Extensions and Limitations
Amdahl’s Law provides a best-case picture under simplifying assumptions:
- The parallel part scales perfectly linearly with $N$.
- Parallelization introduces no overhead.
- The problem size is fixed (strong scaling).
In reality:
- Communication, synchronization, and I/O introduce extra overheads.

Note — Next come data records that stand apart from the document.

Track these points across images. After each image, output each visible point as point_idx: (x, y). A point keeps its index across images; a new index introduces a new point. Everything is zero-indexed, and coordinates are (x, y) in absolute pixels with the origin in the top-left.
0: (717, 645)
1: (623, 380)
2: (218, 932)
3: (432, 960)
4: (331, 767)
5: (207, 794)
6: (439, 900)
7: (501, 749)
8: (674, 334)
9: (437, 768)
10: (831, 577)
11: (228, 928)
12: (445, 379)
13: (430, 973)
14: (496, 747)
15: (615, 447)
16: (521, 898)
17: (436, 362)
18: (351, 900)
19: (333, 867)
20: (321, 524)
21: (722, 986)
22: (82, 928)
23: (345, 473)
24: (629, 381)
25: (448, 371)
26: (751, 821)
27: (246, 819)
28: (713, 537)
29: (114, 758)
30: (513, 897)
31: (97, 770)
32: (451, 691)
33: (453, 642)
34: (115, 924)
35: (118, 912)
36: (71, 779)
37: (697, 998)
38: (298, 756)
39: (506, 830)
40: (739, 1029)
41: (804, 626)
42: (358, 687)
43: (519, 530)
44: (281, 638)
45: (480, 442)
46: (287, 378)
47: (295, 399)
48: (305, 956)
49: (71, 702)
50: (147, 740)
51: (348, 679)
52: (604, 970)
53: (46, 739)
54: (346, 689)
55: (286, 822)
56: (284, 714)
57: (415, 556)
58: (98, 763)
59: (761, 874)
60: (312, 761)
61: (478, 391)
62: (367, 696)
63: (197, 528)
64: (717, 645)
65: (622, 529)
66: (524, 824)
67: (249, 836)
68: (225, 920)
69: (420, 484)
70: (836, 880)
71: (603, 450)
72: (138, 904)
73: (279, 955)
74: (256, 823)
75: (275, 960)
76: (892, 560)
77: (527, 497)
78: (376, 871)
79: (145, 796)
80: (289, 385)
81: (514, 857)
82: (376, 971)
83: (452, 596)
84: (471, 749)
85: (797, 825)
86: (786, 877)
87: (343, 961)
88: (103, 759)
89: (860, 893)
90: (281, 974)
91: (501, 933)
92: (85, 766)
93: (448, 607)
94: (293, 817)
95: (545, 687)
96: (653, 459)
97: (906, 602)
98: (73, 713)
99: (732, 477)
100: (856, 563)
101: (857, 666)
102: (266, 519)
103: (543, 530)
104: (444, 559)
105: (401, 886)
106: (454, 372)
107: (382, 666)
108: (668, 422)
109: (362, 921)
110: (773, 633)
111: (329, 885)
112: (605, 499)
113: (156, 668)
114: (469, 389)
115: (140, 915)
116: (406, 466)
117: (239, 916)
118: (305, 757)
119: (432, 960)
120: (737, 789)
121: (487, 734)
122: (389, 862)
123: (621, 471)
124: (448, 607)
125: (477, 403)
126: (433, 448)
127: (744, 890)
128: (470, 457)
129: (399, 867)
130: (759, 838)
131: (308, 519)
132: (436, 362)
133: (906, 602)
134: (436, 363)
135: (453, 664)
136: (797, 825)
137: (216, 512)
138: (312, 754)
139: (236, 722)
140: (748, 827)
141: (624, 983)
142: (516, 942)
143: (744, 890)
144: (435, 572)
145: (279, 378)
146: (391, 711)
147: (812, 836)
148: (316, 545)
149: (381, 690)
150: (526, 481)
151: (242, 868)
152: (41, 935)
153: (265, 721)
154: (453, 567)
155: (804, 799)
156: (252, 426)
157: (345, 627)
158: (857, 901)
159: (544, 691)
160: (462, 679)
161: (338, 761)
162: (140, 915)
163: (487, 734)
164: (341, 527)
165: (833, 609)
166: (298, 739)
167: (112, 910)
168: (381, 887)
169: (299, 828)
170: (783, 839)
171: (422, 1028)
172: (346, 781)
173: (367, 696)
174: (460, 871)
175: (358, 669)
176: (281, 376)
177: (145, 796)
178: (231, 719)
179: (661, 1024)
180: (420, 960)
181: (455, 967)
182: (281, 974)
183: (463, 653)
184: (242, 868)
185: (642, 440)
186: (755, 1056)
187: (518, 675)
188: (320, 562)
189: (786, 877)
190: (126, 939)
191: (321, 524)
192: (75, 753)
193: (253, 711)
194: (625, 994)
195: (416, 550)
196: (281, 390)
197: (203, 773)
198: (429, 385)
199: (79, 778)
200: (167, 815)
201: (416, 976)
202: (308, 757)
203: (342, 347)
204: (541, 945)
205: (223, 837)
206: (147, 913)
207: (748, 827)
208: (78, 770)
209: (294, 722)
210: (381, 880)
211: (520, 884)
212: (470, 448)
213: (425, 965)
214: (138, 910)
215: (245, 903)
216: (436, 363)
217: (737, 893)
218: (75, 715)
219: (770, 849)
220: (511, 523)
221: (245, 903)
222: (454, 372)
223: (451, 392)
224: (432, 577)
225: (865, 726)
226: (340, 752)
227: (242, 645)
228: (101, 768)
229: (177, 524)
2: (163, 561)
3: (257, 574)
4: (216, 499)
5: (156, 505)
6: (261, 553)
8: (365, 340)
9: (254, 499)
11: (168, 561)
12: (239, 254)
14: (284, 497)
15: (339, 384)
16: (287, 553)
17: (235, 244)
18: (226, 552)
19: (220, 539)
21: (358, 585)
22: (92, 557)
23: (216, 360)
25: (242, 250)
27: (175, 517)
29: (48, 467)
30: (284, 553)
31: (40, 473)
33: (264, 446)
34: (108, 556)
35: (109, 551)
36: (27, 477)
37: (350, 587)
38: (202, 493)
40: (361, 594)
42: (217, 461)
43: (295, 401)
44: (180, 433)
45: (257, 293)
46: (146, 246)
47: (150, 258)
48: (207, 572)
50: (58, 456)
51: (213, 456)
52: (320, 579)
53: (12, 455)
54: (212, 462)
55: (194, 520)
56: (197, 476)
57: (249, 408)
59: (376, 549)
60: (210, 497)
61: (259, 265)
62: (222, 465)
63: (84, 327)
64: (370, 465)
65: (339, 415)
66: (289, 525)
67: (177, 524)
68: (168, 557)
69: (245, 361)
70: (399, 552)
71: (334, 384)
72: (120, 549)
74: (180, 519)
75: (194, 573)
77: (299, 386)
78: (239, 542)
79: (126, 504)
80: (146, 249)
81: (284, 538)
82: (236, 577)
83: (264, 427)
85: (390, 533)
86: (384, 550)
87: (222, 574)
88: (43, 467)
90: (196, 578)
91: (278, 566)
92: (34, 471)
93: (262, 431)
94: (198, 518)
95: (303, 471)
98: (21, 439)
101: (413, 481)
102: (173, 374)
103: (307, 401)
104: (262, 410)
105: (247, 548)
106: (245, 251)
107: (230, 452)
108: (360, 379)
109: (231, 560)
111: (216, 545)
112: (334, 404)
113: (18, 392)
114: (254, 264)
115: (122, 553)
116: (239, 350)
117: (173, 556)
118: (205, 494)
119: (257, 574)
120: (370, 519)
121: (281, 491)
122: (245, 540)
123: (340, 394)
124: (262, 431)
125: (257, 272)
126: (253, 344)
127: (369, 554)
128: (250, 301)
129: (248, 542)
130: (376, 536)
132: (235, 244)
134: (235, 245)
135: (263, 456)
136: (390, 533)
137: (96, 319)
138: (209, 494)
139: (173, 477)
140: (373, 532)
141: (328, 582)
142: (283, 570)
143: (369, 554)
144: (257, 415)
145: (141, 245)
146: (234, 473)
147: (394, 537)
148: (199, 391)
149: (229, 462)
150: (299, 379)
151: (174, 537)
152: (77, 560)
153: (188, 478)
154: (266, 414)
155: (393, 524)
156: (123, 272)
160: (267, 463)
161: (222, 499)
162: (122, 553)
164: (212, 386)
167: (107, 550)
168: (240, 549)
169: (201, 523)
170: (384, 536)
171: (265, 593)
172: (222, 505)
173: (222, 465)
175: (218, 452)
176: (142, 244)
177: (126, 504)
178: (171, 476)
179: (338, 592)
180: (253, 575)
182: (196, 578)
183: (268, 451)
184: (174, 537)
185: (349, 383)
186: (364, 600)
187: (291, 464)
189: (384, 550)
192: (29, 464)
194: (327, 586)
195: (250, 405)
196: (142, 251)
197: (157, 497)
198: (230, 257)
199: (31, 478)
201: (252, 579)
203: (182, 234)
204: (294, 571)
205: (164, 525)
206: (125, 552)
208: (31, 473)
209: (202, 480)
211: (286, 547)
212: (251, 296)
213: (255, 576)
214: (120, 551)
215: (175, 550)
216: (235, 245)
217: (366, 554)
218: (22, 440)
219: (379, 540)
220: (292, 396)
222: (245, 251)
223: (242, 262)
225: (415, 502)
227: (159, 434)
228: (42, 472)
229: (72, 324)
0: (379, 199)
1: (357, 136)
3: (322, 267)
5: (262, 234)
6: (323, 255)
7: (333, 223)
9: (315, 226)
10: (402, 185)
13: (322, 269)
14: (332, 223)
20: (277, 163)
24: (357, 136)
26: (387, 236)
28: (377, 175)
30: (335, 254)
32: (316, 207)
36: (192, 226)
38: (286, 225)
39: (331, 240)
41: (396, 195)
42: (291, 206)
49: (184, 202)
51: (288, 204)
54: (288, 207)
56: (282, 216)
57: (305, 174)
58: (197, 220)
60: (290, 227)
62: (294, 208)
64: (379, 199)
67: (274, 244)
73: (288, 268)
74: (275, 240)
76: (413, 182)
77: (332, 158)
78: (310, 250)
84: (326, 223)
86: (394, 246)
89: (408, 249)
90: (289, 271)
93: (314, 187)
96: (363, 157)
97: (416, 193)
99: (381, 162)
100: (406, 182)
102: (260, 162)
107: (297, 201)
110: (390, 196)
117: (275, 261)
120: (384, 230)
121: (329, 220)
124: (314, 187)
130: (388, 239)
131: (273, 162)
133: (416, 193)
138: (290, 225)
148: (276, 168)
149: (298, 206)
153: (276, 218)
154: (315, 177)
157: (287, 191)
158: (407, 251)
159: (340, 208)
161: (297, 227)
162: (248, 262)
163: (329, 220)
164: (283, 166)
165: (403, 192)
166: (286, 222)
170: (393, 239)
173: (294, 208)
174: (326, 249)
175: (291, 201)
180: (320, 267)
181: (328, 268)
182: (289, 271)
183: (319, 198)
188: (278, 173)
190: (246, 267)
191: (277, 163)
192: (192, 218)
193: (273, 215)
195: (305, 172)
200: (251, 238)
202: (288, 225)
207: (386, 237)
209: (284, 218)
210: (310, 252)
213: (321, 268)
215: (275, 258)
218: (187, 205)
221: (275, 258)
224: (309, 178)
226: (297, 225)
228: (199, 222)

- Load imbalance and memory contention can increase the effective serial fraction.
- Actual speedup is usually worse than Amdahl’s prediction.
Nevertheless, the law is still extremely useful as:
- A conceptual model of the scaling limit
- A quick back-of-the-envelope tool for reasoning about performance
(Weak scaling and more optimistic scaling under growing problem sizes are treated using Gustafson’s Law in a separate chapter.)
Key Takeaways
- Amdahl’s Law describes the maximum speedup possible for a fixed-sized problem when only a fraction of the code can be parallelized.
- The serial fraction $f$ limits speedup: maximum speedup is $1/f$ regardless of processor count.
- Even small serial portions (e.g., 5–10%) can severely limit scalability on large core counts.
- The law highlights diminishing returns with increasing processor count and underscores the importance of reducing serial bottlenecks.
- In HPC practice, Amdahl’s Law guides decisions about parallelization effort, core counts, and realistic performance expectations.